> Material to process:
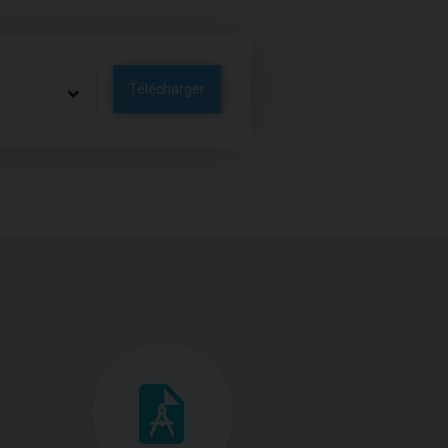
Télécharger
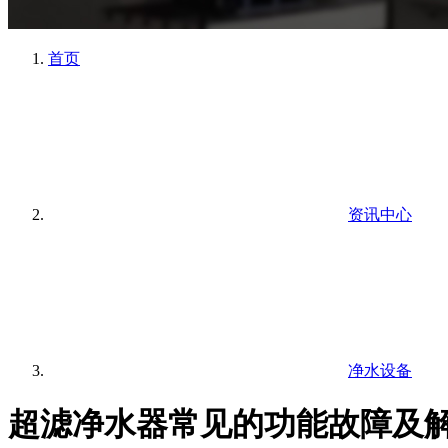
首页
资讯中心
净水设备
超滤净水器常见的功能故障及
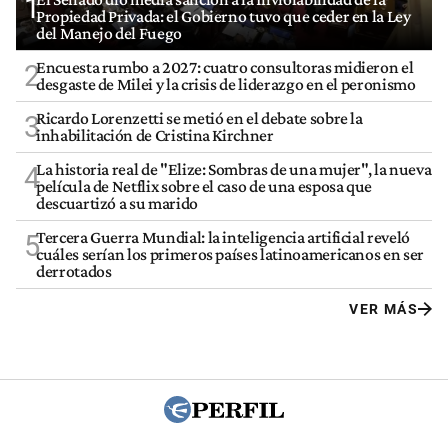
1
Propiedad Privada: el Gobierno tuvo que ceder en la Ley
del Manejo del Fuego
Encuesta rumbo a 2027: cuatro consultoras midieron el
2
desgaste de Milei y la crisis de liderazgo en el peronismo
Ricardo Lorenzetti se metió en el debate sobre la
3
inhabilitación de Cristina Kirchner
La historia real de "Elize: Sombras de una mujer", la nueva
4
película de Netflix sobre el caso de una esposa que
descuartizó a su marido
Tercera Guerra Mundial: la inteligencia artificial reveló
5
cuáles serían los primeros países latinoamericanos en ser
derrotados
VER MÁS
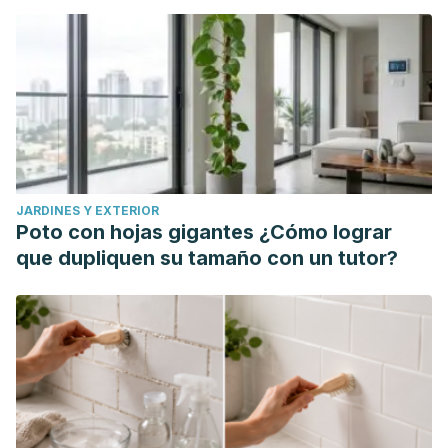
JARDINES Y EXTERIOR
Poto con hojas gigantes ¿Cómo lograr
que dupliquen su tamaño con un tutor?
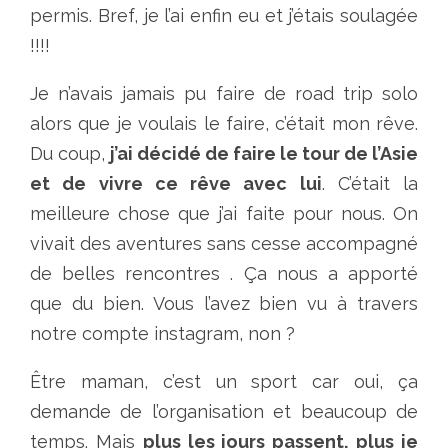
permis. Bref, je l’ai enfin eu et j’étais soulagée
!!!!
Je n’avais jamais pu faire de road trip solo
alors que je voulais le faire, c’était mon rêve.
Du coup,
j’ai décidé de faire le tour de l’Asie
et de vivre ce rêve avec lui
. C’était la
meilleure chose que j’ai faite pour nous. On
vivait des aventures sans cesse accompagné
de belles rencontres . Ça nous a apporté
que du bien. Vous l’avez bien vu à travers
notre compte instagram, non ?
Être maman, c’est un sport car oui, ça
demande de l’organisation et beaucoup de
temps. Mais
plus les jours passent, plus je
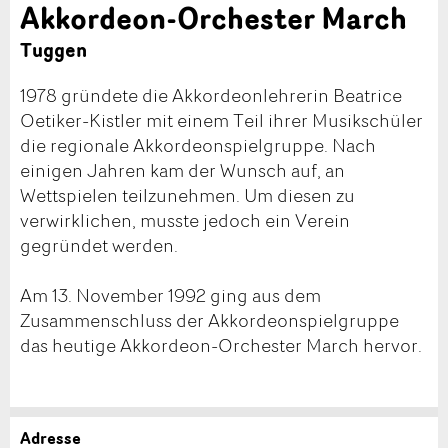
Akkordeon-Orchester March
Tuggen
1978 gründete die Akkordeonlehrerin Beatrice
Oetiker-Kistler mit einem Teil ihrer Musikschüler
die regionale Akkordeonspielgruppe. Nach
einigen Jahren kam der Wunsch auf, an
Wettspielen teilzunehmen. Um diesen zu
verwirklichen, musste jedoch ein Verein
gegründet werden.
Am 13. November 1992 ging aus dem
Zusammenschluss der Akkordeonspielgruppe
das heutige Akkordeon-Orchester March hervor.
Adresse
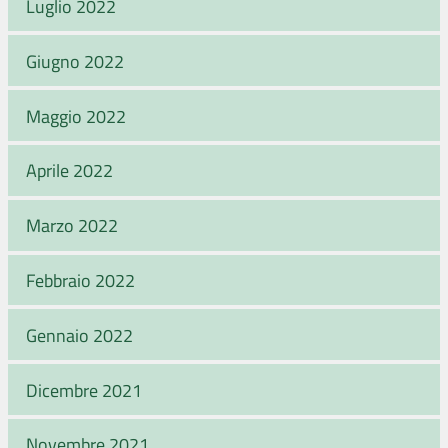
Luglio 2022
Giugno 2022
Maggio 2022
Aprile 2022
Marzo 2022
Febbraio 2022
Gennaio 2022
Dicembre 2021
Novembre 2021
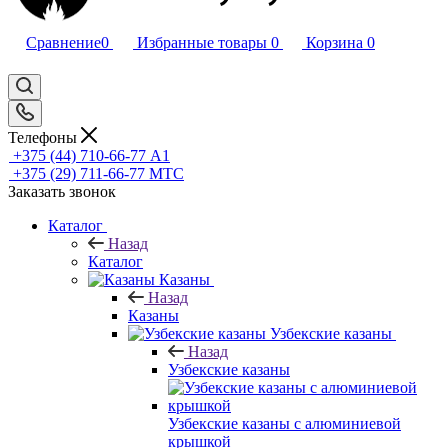
Сравнение
0
Избранные товары
0
Корзина
0
Телефоны
+375 (44) 710-66-77
А1
+375 (29) 711-66-77
МТС
Заказать звонок
Каталог
Назад
Каталог
Казаны
Назад
Казаны
Узбекские казаны
Назад
Узбекские казаны
Узбекские казаны с алюминиевой
крышкой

> Goal of the exercise: Quote word for word only the lines above from the one containing "notre compte instagram, non ?" through the one containing "Giugno 2022". Pictures stay out of your copy.

> Answer box:
notre compte instagram, non ?
Être maman, c’est un sport car oui, ça
demande de l’organisation et beaucoup de
temps. Mais
plus les jours passent, plus je
Akkordeon-Orchester March
Tuggen
1978 gründete die Akkordeonlehrerin Beatrice
Oetiker-Kistler mit einem Teil ihrer Musikschüler
die regionale Akkordeonspielgruppe. Nach
einigen Jahren kam der Wunsch auf, an
Wettspielen teilzunehmen. Um diesen zu
verwirklichen, musste jedoch ein Verein
gegründet werden.
Am 13. November 1992 ging aus dem
Zusammenschluss der Akkordeonspielgruppe
das heutige Akkordeon-Orchester March hervor.
Adresse
Luglio 2022
Giugno 2022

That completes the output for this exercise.